「お前の身勝手な行動で王女殿下が裏切り者だと世間から後ろ指を指される事になるやもしれないのだぞ、何故笑っていられる」
「まぁ、それは確かに申し訳無いとは思う」
「申し訳無い? ただそれだけか!」

 イリオーデがカイルの胸ぐらを掴む。それにはさしものカイルも少し驚いたような顔をした。
 しかしそのイリオーデの言動を、

「イリオーデ卿!」

 焦るハイラが割って入って止めて、

「どれ程憎かろうと相手は他国の王族です! 危害を加えてしまっては姫様の立場が悪くなるだけです!!」
「…………っ!」

 カイルからイリオーデを引き剥がした。引き剥がされたイリオーデは悔しげに俯く。
 そう。瞬間転移を用いて不法入国しているとは言え、カイルがハミルディーヒ王国の第四王子である事実は変わらない。
 もしカイルが帝国で危害を加えられたりすれば、それが切っ掛けで戦争が起こるやもしれないし、そうでなくともイリオーデを従えるアミレスに責任が問われその立場が悪くなる事だろう。
 それを理解して、イリオーデも嫌々カイルから手を離したのだ。

「……あー、俺、未来予知出来るんだよ」

 場の空気を感じ取り、カイルはようやく神妙な面持ちを作り口を開いた。
 その突拍子の無い発言に、誰も彼もがゴミを見るような目でカイルを見る中、

「ある程度先の未来がたまにぼやーっと見えるんだよね。実はそこでたまたまアイツが考えた暗号を見たから、それを使って手紙送ってみたんだ。

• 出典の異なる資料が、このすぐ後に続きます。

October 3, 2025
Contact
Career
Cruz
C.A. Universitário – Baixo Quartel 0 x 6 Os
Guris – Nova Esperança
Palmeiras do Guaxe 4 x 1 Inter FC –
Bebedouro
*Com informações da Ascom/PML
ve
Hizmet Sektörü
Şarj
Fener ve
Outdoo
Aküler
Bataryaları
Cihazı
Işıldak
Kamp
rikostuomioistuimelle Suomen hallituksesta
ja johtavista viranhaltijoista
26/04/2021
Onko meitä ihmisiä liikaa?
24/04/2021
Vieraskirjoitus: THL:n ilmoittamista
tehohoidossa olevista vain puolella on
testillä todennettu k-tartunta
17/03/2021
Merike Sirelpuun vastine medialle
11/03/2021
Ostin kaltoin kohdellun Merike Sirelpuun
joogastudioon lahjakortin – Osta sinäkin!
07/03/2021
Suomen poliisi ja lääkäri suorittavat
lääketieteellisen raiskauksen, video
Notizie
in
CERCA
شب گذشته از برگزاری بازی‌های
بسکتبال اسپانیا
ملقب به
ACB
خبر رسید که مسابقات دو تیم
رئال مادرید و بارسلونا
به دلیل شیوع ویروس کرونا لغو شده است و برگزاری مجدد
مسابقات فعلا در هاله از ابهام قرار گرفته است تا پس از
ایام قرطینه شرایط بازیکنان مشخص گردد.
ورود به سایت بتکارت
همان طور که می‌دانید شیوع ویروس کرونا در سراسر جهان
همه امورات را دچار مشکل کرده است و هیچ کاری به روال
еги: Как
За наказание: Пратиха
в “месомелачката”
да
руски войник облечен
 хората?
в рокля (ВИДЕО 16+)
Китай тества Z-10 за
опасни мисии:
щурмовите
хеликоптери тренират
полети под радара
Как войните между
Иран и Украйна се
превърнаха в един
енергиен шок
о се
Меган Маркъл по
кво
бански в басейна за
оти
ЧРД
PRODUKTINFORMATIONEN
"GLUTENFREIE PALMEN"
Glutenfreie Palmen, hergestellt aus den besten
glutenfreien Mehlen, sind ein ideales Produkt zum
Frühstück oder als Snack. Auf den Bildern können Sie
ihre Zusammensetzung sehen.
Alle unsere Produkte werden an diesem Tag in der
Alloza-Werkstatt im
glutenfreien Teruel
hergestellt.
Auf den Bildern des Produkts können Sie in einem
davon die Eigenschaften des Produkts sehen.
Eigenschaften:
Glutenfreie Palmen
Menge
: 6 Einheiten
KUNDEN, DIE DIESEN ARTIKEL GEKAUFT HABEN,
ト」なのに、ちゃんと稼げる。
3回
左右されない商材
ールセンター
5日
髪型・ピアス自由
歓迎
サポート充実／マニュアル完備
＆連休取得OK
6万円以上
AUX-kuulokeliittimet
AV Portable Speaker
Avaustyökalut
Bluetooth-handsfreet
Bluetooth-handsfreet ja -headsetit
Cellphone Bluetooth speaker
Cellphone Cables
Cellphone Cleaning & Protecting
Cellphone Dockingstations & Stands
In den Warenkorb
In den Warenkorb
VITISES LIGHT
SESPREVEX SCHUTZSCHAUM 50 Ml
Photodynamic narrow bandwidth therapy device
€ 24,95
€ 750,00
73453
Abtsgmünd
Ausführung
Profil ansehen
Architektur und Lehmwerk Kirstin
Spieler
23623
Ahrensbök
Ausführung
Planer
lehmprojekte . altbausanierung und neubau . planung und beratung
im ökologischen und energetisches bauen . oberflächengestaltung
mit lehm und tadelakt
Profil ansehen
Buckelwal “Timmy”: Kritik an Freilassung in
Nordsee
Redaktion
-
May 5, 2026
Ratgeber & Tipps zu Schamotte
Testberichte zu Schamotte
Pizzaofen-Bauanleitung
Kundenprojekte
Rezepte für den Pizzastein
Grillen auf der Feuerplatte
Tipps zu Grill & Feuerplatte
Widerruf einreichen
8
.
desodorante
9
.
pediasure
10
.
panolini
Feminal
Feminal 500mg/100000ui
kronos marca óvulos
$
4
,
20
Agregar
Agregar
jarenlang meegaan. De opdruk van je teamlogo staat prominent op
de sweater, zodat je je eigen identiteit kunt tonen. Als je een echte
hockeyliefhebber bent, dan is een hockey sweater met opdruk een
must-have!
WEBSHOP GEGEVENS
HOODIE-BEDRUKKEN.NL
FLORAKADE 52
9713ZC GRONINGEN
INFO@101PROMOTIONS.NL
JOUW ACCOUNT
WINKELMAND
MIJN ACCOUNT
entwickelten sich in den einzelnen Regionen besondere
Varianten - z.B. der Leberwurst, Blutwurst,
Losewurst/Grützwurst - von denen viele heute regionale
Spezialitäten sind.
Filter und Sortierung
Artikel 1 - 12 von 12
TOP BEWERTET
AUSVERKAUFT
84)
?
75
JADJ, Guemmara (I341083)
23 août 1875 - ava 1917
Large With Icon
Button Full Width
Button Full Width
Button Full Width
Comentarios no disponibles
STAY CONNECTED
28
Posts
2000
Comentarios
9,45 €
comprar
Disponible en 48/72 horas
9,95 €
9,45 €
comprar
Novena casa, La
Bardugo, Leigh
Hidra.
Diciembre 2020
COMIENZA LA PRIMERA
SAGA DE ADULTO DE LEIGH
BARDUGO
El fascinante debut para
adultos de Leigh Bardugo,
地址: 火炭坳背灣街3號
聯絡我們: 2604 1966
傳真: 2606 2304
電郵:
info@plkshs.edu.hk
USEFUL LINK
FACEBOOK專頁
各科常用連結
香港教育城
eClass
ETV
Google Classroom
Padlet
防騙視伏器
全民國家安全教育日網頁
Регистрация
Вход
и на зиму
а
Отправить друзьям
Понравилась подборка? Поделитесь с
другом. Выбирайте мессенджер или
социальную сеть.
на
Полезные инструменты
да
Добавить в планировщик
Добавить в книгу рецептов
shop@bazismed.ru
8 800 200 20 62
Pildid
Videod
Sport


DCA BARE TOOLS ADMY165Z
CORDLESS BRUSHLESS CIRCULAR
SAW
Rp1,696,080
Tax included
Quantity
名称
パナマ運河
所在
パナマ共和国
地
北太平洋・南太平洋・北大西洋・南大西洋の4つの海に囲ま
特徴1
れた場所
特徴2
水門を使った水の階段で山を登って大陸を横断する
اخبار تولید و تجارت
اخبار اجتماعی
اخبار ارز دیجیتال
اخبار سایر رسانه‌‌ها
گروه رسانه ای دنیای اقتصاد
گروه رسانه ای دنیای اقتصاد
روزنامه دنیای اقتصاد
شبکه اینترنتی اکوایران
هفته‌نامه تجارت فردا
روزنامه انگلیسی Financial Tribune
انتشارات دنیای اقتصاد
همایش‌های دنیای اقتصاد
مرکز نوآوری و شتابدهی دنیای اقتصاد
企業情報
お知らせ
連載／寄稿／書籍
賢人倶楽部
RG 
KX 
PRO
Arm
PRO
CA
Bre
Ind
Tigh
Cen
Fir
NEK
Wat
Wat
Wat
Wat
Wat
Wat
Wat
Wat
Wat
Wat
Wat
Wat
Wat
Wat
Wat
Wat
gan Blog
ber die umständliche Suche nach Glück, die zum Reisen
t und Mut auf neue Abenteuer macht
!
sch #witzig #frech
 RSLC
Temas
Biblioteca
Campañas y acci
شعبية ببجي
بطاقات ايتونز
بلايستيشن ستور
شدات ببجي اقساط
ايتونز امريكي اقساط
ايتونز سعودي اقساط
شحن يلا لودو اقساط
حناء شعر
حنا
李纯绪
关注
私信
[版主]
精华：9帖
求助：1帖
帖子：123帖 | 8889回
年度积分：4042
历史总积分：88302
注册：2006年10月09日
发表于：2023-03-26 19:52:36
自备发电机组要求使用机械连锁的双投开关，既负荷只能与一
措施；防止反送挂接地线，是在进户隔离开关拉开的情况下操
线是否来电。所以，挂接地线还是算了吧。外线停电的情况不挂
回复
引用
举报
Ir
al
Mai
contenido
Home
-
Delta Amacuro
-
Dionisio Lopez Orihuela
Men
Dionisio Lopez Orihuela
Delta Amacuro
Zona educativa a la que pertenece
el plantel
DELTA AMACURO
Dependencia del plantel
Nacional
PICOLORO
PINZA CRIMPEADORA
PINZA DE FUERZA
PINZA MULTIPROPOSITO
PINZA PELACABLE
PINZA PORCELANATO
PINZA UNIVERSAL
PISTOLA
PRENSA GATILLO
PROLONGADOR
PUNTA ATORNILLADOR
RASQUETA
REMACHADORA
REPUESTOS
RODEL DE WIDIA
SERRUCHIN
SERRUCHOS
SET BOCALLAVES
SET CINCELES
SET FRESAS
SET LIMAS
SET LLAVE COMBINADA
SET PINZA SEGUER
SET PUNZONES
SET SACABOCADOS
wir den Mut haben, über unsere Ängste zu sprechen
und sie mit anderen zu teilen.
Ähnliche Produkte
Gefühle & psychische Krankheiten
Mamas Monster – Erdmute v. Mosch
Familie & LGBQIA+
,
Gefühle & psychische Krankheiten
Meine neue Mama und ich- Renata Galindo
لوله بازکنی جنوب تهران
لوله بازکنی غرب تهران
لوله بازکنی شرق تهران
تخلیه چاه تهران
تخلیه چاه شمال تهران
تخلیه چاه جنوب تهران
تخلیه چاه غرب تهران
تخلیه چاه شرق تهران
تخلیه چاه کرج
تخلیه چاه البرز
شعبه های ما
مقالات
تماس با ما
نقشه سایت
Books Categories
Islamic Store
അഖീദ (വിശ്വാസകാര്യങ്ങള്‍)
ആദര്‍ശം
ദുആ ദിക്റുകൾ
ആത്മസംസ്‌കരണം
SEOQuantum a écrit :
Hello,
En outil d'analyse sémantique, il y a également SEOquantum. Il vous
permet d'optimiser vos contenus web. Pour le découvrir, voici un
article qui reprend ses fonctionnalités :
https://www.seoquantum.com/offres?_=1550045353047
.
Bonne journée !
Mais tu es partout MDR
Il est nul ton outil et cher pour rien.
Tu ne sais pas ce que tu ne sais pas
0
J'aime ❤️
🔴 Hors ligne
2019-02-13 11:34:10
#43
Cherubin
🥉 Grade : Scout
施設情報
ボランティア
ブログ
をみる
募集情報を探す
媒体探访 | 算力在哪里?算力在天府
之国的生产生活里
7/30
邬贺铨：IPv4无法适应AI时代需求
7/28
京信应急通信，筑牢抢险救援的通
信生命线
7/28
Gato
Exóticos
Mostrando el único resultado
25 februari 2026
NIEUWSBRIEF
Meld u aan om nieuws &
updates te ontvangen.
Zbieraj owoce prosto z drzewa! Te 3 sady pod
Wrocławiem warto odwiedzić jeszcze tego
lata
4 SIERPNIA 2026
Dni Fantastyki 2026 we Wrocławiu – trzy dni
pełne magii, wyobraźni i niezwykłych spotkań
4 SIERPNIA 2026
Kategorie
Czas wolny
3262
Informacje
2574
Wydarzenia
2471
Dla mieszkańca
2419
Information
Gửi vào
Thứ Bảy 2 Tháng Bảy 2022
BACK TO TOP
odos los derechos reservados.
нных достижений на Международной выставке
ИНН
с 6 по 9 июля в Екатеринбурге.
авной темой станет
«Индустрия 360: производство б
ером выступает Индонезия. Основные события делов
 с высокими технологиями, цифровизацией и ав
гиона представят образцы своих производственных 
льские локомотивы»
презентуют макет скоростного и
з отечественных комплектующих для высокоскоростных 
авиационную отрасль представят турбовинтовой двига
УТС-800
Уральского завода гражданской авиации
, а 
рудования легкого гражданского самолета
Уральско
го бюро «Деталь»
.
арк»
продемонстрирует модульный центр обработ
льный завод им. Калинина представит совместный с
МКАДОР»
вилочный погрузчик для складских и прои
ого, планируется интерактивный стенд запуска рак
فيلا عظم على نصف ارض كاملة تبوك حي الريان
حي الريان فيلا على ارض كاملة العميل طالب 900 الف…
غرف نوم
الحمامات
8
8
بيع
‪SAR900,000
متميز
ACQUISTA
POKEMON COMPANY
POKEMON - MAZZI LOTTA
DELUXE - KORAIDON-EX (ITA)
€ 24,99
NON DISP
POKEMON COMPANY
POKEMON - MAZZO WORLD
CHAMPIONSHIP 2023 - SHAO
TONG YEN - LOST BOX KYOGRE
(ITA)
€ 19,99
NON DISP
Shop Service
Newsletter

そしたら、将来自分が考える事になる暗号だからかアイツも分かったみたいで……それからというもの世間話をする友達になったって訳」

 カイルはその場ででっち上げた嘘八百を躊躇いも無く口にした。
 そう、全くの嘘である。どうすればこのアミレスに執着している奴等を納得させられるか、と考えた末にカイルが導き出した答え(うそ)である。